* Fragmento del texto *
Sin que suceda nada relevante, y no me pregunten cómo lo consigue el provocativo e iconoclasta Albert Serra, la atmósfera de la película se va enrareciendo al mismo tiempo que se hace opresiva, la luz declina, la luminosidad de las imágenes vira hacia la oscuridad nocturna extraordinariamente retratada y captada hasta en sus más leves sonidos y el film avanza hacia ese final catárquico y asombroso en donde reina el azul oscuro que homogeniza la pantalla y la lluvia se estrella contra el parabrisas del Mercedes de ese protagonista de blanco impoluto y flema británica.
Pacifiction es pura sensualidad, ya que está rodada para los sentidos (las extraordinarias imágenes del oleaje furioso batiendo la muralla de coral; esa escena en la que De Roller recibe la lluvia con los brazos abiertos en un estadio iluminado), coquetea con el surrealismo (el número musical que se marca el almirante y sus marineros, una hipérbole que remite directamente a David Lynch; el DJ masculino de pechos siliconados que pone música New Age en la sala de fiestas Paradise; el obeso mórbido que ciñe con sus manos el cuello de una chica al borde de una piscina) y detención del tiempo (este deja de existir en cuanto el espectador se sumerge en la película y no le importa la morosidad de sus secuencias).

[Datos recopilados]
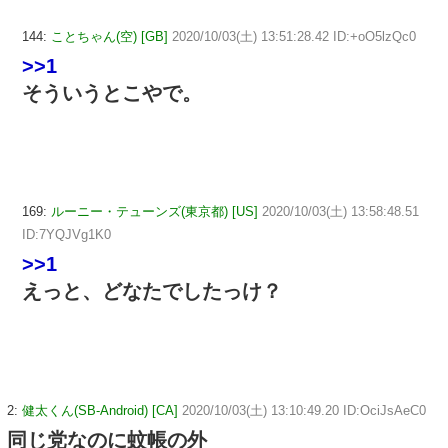
144:
ことちゃん(空) [GB]
2020/10/03(土) 13:51:28.42 ID:+oO5lzQc0
>>1
そういうとこやで。
169:
ルーニー・テューンズ(東京都) [US]
2020/10/03(土) 13:58:48.51
ID:7YQJVg1K0
>>1
えっと、どなたでしたっけ？
2:
健太くん(SB-Android) [CA]
2020/10/03(土) 13:10:49.20 ID:OciJsAeC0
同じ党なのに蚊帳の外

* Consignas de trabajo *
a. Según el fragmento sobre Pacifiction, ¿por qué la película es «pura sensualidad»? Explícalo en una a tres oraciones.
b. En el fragmento sobre Pacifiction, ¿qué tipo de música pone el DJ en la sala de fiestas Paradise?
c. Retoma el fragmento sobre Pacifiction a partir de su última oración y continúa el texto.
Para resolver estas consignas no es necesario consultar el listado.

* Resultados en orden *
a. La película es pura sensualidad porque está rodada para los sentidos. Lo muestran las extraordinarias imágenes del oleaje furioso batiendo la muralla de coral y la escena en la que De Roller recibe la lluvia con los brazos abiertos en un estadio iluminado.

b. Pone música New Age.

c.
Albert Serra consigue mediante un prodigioso juego calidoscópico de imágenes impecables y sonidos sugerentes un film crepuscular, sexualmente ambiguo, que remite a Querelle de Rainer Werner Fassbinder, y absolutamente hipnótico, algo que solo había conseguido Lars Von Trier en Europa, David Lynch en toda su filmografía, Luis Buñuel en su etapa surrealista o Bigas Luna en sus películas oscuras. El espectador no está mirando desde el patio de butacas sino que está allí, salta al otro lado, a la pantalla, como mudo testigo y dejándose llevar por un vaivén de sensaciones que remite al movimiento de las olas.
La película termina con una secuencia grotesca: el almirante interpretado por el diminuto Marc Susini lanza un panegírico patriota glosando la potencia nuclear de Francia mientras regresa con sus marinos al submarino. Se impone la masculinidad militar frente a la ambigüedad sexual que reina en la isla y esa tripulación, al contrario de la de la Bounty, no se va a rebelar.
Subyugante, desconcertante, magistral y valiente forma de hacer cine la de Albert Serra.